Dopo aver letto la nota dei consiglieri regionali di Basilicata, Carmela Carlucci del Movimento 5 Stelle e Giovanni Vizziello di Fratelli d’Italia, nella quale si accusa l’ospedale di Matera di non effettuare le interruzioni volontarie di gravidanza arrecando grave pregiudizio alla salute delle donne e dei loro diritti, Remo Cavicchini, presidente del Centro di Aiuto alla Vita di Matera, ha inviato alla nostra redazione le sue considerazioni in merito.
La questione aborto sollevata pubblicamente lamentando la quasi impossibilità di accedervi contrasta la statistica nazionale che indica come il numero dei non obiettori sia rimasta costante negli anni da 1607 a 1538 (2018) a fronte di un calo degli aborti da 234.000 a 76.328 del 2018 da cui si evince che se ogni non obiettore praticasse aborti nelle 44 settimane lavorative ne farebbe poco più di uno a settimana. La nostra Regione, vi ricordo, è ai primi posti nella graduatoria nazionale per il numero di aborti praticati.

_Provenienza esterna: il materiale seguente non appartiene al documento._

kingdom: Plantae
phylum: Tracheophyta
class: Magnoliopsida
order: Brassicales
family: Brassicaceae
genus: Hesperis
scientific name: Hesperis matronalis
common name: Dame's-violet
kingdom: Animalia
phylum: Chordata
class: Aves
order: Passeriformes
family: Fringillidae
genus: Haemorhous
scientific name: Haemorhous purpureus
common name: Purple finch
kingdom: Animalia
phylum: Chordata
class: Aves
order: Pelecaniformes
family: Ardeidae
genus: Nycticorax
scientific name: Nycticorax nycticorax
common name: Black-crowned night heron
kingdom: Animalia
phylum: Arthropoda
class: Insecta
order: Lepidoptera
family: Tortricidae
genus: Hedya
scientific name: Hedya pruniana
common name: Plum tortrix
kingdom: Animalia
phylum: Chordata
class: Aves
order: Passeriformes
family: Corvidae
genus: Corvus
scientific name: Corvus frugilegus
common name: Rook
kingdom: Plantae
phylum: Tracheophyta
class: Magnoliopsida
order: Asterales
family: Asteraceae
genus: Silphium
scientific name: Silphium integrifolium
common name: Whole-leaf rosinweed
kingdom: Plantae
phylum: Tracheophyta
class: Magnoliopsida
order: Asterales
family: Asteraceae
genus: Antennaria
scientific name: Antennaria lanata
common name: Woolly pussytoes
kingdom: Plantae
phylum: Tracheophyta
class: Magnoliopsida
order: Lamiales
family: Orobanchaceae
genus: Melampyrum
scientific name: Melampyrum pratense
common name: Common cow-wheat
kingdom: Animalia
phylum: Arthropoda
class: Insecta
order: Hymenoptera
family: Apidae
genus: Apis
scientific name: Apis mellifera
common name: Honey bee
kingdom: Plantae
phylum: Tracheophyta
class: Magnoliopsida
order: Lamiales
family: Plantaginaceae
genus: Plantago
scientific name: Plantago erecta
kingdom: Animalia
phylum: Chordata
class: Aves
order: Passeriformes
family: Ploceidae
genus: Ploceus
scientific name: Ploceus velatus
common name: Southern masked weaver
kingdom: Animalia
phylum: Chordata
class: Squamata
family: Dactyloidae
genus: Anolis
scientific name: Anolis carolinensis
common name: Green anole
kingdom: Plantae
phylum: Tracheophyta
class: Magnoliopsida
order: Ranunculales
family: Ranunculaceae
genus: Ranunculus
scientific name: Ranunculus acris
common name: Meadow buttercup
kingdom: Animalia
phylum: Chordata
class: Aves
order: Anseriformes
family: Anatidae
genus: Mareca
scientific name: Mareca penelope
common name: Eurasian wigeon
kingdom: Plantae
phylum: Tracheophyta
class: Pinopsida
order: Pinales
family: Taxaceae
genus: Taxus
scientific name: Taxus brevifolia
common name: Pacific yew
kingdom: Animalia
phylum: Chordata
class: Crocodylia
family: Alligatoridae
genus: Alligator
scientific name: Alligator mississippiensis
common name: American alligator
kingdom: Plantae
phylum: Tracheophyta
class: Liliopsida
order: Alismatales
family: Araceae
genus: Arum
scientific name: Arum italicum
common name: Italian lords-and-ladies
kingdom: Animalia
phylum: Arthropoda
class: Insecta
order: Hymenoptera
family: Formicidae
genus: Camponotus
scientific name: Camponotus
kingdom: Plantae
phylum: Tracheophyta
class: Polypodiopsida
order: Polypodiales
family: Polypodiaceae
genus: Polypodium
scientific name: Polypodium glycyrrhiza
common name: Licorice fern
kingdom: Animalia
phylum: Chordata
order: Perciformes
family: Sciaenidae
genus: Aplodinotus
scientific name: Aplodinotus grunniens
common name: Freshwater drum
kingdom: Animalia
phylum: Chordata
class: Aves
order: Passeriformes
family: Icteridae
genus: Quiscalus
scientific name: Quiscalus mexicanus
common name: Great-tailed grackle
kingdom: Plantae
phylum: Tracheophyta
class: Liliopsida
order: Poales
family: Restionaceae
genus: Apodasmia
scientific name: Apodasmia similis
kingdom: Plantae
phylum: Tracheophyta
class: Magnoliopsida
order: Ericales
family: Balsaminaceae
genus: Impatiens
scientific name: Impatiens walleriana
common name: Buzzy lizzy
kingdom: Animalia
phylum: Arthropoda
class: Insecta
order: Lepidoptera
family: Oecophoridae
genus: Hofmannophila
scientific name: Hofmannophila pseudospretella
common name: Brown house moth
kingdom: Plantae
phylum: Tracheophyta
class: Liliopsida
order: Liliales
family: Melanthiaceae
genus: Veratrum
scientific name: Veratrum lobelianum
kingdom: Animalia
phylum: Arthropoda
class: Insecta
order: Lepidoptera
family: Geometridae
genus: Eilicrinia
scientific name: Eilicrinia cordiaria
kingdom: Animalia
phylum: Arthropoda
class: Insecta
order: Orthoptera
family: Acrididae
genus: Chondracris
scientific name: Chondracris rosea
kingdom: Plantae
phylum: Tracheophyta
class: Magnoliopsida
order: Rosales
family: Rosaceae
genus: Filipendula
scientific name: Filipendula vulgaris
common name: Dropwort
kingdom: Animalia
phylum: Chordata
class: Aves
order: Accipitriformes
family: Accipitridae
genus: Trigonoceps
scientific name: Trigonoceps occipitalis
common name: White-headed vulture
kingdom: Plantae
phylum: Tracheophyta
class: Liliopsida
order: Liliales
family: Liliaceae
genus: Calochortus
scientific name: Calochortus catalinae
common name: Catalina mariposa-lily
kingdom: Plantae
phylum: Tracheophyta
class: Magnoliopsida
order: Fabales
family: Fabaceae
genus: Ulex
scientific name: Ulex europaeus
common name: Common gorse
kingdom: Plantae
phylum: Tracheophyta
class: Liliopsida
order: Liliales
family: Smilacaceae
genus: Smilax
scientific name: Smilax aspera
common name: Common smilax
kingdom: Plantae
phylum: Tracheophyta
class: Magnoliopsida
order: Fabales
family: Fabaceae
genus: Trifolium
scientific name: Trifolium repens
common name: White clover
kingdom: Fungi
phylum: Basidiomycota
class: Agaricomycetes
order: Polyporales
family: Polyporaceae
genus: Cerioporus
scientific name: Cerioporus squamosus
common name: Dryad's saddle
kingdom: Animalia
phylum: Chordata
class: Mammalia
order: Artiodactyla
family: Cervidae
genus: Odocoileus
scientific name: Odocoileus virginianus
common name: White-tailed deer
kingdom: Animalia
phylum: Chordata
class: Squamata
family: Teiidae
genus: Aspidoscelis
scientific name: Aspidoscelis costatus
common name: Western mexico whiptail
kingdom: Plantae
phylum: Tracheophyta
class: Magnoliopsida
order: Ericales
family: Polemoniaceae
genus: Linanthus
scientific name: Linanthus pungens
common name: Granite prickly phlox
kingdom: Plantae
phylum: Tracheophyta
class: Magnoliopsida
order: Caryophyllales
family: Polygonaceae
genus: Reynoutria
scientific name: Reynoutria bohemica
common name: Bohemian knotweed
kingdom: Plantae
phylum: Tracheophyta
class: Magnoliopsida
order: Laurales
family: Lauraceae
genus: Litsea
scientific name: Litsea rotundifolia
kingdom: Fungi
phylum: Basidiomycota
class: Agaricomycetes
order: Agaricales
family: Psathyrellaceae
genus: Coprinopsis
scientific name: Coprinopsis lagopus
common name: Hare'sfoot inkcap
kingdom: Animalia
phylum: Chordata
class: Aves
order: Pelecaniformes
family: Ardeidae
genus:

Uscendo dalla antilingua necessita dare senso semantico alla parola aborto: da abortus, derivato da “aboriri”, “perire”, composto di “ab” “via da” e “oriri” “nascere” che esprimono l’interruzione della gravidanza eliminando l’embrione, ovvero il bambino concepito, dall’utero materno. Eliminare è del tutto un eufemismo che nasconde la realtà della uccisione di una vita. E’ urgente, piuttosto, e coerente da parte Vostra impegnarvi, abbandonando le ideologie, perché la legge 194/78 sia applicata interamente, Art. 1 e Art. 2 comma “C” e comma “D”, offrendo concreto sostegno alle donne che vogliono abortire per le sole ragioni economiche. Penso sappiate che i Consultori e le strutture pubbliche preposte possono avvalersi di idonee associazioni di volontariato qualificato, a oggi del tutto ignorato o non letto nelle righe della legge.
Vi racconto un mio incontro. Una mattina ero alla diga S. Giuliano quando un pastore si avvicinò “Buon giorno a signorì, mi disse, sono Camillo e vedi, sto con le pecore al pascolo e JoJo, lu masculu, iev sus a Cenzina, iet iemp damore. Mo, penso, sach, se figlierà na pecura o nu masculo, moaggia aspettà solo u tempu suo”. L’uomo e la donna, invece, non sanno se il concepito è un bambino o una cosa.